:: SOURCE PASSAGE ::
This security assessment can be done on a one-time basis, but EarthLink recommends doing quarterly or semiannual assessments over a long period of time.
“Typically, we do these assessments over time and deliver some context,” Chronis said. He said he tells retailers, “Here’s where you are today, and here’s what we recommend fixing. We’ll be back in three months to see how you did. Or, if you’re not sure how to fix these things, we’ll help with that.”
To Greg Griffiths, EarthLink’s vice president of product alliances, there’s a disconnect between retailers’ security efforts and the threats to their data.
“There are so much resources being spent on security at the card swipe—and that’s all good. It’s way past time we did that, but if you go back through those 1,000 breaches, that would have done nothing to prevent the Target breach, let alone the majority of those others,” he said. “Those breaches occurred because there was a gap in the corporate network, usually through third-party vendor-access permission via remote into the network [or] a server that’s vulnerable that hasn’t had its patch management updated. If you really want to make sure your customers’ data is safe, you need to be addressing the most common ways people get into your network.”
At the NRF show, EarthLink also announced the results of a survey it conducted with the IHL Group and cosponsored with AirTight Network.
According to EarthLink, on average, it took 134 days between a security breach and detection of the breach. And the survey found that 89 percent of business that experience a data breach had failed an audit for compliance with PCI Security Standard, the set of data, payment and transaction standards set by the PCI Security Standards Council, a global forum launched in 2006 by American Express, Discover Financial Services, JCB International, MasterCard and Visa Inc.
:::
:: STUDY MATERIAL ::
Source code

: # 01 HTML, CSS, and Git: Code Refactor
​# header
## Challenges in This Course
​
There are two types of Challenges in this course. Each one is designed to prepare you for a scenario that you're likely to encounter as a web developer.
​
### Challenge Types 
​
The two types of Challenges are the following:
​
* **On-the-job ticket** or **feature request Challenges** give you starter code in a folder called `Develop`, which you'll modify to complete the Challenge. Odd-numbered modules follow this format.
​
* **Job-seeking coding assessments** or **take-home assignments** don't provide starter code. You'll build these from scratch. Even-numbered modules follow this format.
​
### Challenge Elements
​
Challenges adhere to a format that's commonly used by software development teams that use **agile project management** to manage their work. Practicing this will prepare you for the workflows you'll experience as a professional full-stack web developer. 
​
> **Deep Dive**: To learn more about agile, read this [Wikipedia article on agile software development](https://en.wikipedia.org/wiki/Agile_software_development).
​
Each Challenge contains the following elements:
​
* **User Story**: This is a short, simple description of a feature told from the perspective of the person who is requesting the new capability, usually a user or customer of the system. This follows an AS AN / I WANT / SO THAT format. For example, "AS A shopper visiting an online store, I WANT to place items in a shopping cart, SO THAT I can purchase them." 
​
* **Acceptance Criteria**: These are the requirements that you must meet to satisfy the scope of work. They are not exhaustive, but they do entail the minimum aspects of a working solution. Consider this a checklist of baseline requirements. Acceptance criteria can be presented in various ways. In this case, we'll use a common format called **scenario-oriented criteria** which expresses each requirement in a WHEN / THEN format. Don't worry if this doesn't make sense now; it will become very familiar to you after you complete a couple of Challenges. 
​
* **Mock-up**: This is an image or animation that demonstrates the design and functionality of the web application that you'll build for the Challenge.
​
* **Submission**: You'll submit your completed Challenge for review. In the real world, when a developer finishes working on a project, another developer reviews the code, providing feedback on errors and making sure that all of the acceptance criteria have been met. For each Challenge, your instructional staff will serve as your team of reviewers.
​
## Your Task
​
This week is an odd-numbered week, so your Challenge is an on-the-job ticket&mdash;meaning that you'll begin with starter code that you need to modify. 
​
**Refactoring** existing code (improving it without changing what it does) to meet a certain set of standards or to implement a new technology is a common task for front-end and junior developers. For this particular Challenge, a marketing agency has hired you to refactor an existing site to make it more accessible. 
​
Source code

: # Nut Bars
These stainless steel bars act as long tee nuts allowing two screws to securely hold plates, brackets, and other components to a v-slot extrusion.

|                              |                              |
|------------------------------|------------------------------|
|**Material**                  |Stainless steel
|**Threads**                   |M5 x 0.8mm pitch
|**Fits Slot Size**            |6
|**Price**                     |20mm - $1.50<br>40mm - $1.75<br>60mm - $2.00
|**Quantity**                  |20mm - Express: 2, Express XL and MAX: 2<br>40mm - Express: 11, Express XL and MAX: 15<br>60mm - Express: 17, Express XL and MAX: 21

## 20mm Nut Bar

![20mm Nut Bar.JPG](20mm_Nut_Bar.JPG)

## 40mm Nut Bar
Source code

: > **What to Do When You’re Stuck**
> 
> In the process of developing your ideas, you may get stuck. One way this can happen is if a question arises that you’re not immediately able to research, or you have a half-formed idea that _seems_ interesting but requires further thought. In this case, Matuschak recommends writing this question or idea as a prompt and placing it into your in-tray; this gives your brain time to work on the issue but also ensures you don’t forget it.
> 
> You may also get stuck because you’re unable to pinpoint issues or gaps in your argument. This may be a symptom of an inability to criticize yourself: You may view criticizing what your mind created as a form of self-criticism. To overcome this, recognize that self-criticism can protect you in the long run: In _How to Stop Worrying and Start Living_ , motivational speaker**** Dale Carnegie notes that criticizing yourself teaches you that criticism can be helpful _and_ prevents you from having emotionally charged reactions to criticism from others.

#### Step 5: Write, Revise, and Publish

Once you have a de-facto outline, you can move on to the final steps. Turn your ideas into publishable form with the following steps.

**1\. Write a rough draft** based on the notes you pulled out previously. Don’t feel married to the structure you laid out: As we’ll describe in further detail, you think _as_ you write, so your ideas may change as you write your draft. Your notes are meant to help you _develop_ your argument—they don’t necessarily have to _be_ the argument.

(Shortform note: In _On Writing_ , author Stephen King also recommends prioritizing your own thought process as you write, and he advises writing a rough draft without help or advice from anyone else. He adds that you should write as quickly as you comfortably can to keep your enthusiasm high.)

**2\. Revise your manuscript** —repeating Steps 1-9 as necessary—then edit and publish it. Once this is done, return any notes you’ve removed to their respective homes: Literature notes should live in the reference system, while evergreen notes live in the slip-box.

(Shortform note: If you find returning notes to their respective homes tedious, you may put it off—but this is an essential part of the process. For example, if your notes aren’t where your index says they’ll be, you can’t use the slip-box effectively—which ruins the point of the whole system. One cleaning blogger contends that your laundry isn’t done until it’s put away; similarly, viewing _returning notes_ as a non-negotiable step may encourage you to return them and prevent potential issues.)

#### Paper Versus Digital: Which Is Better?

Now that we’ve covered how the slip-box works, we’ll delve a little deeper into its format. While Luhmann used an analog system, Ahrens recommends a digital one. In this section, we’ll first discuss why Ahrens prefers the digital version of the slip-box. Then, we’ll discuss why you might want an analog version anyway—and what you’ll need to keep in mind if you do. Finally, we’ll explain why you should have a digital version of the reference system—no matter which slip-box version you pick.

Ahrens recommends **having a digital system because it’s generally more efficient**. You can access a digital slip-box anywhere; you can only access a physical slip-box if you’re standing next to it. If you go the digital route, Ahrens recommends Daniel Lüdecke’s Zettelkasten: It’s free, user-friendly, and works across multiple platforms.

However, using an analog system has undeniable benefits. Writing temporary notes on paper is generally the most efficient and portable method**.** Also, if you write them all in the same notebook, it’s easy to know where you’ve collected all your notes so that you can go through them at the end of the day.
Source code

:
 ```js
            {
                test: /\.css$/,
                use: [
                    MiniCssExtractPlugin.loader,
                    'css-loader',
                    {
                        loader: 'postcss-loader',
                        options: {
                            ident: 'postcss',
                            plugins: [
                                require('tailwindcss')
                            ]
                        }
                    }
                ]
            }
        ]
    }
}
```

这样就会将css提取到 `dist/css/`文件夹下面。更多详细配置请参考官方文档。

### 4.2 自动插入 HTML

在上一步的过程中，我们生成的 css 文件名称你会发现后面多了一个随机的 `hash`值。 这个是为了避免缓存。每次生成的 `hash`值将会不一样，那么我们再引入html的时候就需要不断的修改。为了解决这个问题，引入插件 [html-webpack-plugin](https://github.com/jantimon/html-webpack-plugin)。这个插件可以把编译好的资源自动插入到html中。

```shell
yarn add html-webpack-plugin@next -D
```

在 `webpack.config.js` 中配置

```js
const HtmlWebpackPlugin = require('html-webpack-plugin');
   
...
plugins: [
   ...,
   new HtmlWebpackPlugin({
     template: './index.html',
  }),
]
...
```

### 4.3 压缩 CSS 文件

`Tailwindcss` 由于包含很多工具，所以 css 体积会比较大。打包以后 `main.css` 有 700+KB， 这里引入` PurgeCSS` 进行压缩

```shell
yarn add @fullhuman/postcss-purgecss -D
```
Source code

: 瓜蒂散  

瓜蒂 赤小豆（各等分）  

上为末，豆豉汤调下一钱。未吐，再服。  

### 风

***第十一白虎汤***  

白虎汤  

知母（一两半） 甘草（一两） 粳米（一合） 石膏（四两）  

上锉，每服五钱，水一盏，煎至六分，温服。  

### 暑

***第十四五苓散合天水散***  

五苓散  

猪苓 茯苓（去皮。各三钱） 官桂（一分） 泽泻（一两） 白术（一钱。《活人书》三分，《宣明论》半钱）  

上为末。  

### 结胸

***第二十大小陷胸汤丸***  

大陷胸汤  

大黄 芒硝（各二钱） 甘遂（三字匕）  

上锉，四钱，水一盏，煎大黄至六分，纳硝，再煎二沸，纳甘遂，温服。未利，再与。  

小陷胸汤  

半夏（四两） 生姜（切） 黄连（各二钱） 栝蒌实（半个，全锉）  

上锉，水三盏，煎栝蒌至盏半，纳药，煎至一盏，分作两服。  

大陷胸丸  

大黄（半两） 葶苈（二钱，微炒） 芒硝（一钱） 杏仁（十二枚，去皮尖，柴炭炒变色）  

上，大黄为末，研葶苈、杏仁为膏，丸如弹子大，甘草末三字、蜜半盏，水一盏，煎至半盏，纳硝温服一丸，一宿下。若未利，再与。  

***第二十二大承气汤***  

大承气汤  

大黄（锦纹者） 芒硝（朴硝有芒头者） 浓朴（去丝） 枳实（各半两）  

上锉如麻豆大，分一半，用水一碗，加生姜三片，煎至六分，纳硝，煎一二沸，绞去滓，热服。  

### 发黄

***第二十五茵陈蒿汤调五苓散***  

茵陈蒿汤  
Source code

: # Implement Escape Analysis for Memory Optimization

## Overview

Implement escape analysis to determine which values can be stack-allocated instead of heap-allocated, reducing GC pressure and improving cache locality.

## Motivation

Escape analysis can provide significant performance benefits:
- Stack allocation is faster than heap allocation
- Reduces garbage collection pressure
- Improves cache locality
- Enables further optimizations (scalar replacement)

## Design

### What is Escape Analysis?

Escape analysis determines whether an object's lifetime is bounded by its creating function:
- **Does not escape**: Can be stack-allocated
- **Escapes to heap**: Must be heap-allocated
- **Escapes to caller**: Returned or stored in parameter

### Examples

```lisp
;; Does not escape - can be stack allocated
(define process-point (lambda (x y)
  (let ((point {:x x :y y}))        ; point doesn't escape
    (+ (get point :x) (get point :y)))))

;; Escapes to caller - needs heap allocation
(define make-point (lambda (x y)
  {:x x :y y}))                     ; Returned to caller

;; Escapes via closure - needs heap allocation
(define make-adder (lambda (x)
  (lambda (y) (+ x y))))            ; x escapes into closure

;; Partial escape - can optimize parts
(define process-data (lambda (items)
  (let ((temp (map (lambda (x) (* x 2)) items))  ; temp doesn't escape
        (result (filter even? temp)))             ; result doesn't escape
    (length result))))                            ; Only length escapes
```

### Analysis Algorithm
:::
Pick up the passage on retail data security after its last sentence and continue it.

EarthLink also looked at the benefits of in-store wireless access and found that most shoppers—86 percent—said they would spend more “for a better customer experience” and 80 percent of mobile shoppers are “influenced by the availability of Wi-Fi when deciding where to shop.” Furthermore, the survey found that 84 percent of smartphone shoppers said they use their phones in stores to help them shop.
“What we found out from the [IHL Group] study is although the majority of retailers have deployed Wi-Fi in their environments, and even though those retailers have seen a benefit and an increase in customer loyalty and an increase in sales with the deployment of Wi-Fi, very few were actually using the Wi-Fi to connect with the mobile consumer and engage them with one-to-one marketing and loyalty programs,” Griffiths said. “It’s a huge opportunity because the major cost associated with Wi-Fi is in the technology itself. If you’ve made the right decisions, it’s not that difficult to start collecting the data and those analytics.”
Most retailers are currently working on omnichannel and e-commerce strategies and looking for ways to connect that experience with their bricks-and-mortar efforts, Griffiths said.
“The best place to connect with somebody and get them on your mobile app and tied into your e-commerce strategies is right there at the store level—because you can invite them.”
EarthLink’s Wi-Fi solution helps retailers gather customer data such as time spent in the store and traffic patterns throughout the day. It can also allow the customer to connect to social media, which gives retailers insight into additional demographic data.
“It’s really powerful information,” Griffiths said. “Our retailers who are now reviewing that information after the holiday sales got a lot of insight in terms of staffing, catch-and-keep, how many people were actually in the store for a period of time and so forth.”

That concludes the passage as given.